Age: Grade(s) 1, 2, 3, 4, 5, 6, 7, 8, 9, 10, 11, 12, Kindergarten
Subjects: Art, Biology, Environmental Problems, Geography, Health, Industrial Arts, Language Arts, Mathematics, Social Studies, Technology
Skills: analysis, communication, composition, cooperation, drawing, interpretation, observation, planning, reading, research
Duration: two 45-minute periods and at least one full day for outdoor projects
Group Size: small groups working simultaneously
Setting: indoors and outdoors
- Understand the relationship between habitat health and human activities both inland and along coasts.
- Discover the value of aquatic habitats, such as saltmarshes, estuaries, and prairie potholes, to migratory species.
- Cope with the challenge of coexisting with marine migrants and other wildlife.
- Work in partnership with their communities and other schools in Canada and throughout the Western Hemisphere.
- Collect data and organize information about marine habitats and migratory species.
- Cultivate a sense of responsible stewardship toward marine habitats and species through ocean action projects.
- Assign the resource sheet entitled "Ocean Life on the Move" to students as homework or as a classroom reading activity.
- Discuss, as a class, the importance of aquatic and terrestrial habitats to ocean migrants and to all other life forms. Consider how these habitats serve as national and international links in migratory pathways and how human activities, such as agriculture and industry, affect these environments. Point out that doing the projects in this kit can raise students' awareness of ocean issues and help them restore marine habitats.
- Have students choose suitable projects from the pages below.
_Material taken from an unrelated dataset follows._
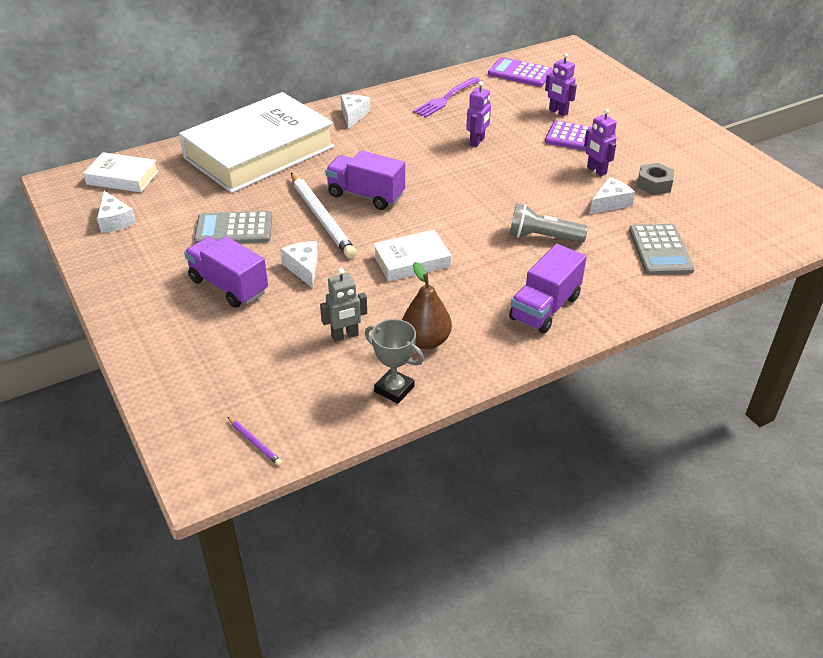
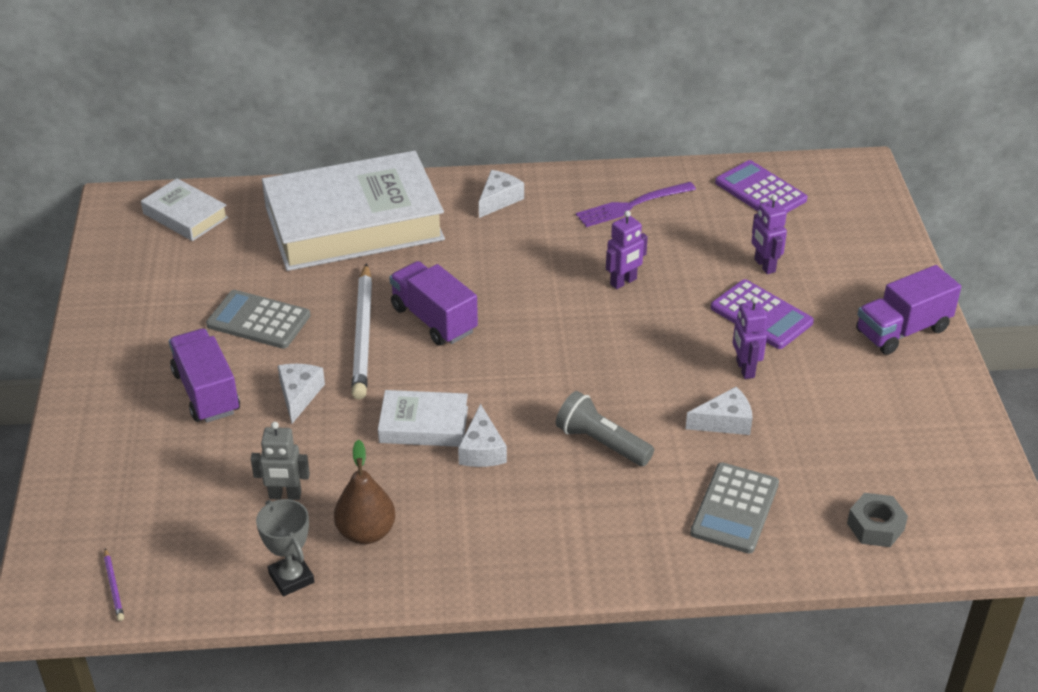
camera: 25 degrees right, 0 degrees up
(115, 220) = (144, 271): white cheese -> white cheese (482, 450)
(545, 308) = (530, 538): purple truck -> purple truck (902, 330)
(654, 184) = (805, 412): grey nut -> grey nut (875, 526)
They may also brainstorm project ideas of their own.
- Obtain permission from parents and your school principal, as well as your municipality or landowners, before undertaking projects near water. Keep these participants informed and involved while projects are under way. Ask an area by-laws inspector or conservation authority if there are any regulations that you must follow.
- Tackle one or more projects, ideally working in cooperation with your community and in partnership with a coastal or inland school elsewhere in the Western Hemisphere.
- After implementing projects, follow up with awareness activities to broaden student learning and to confirm that your educational objectives have been met.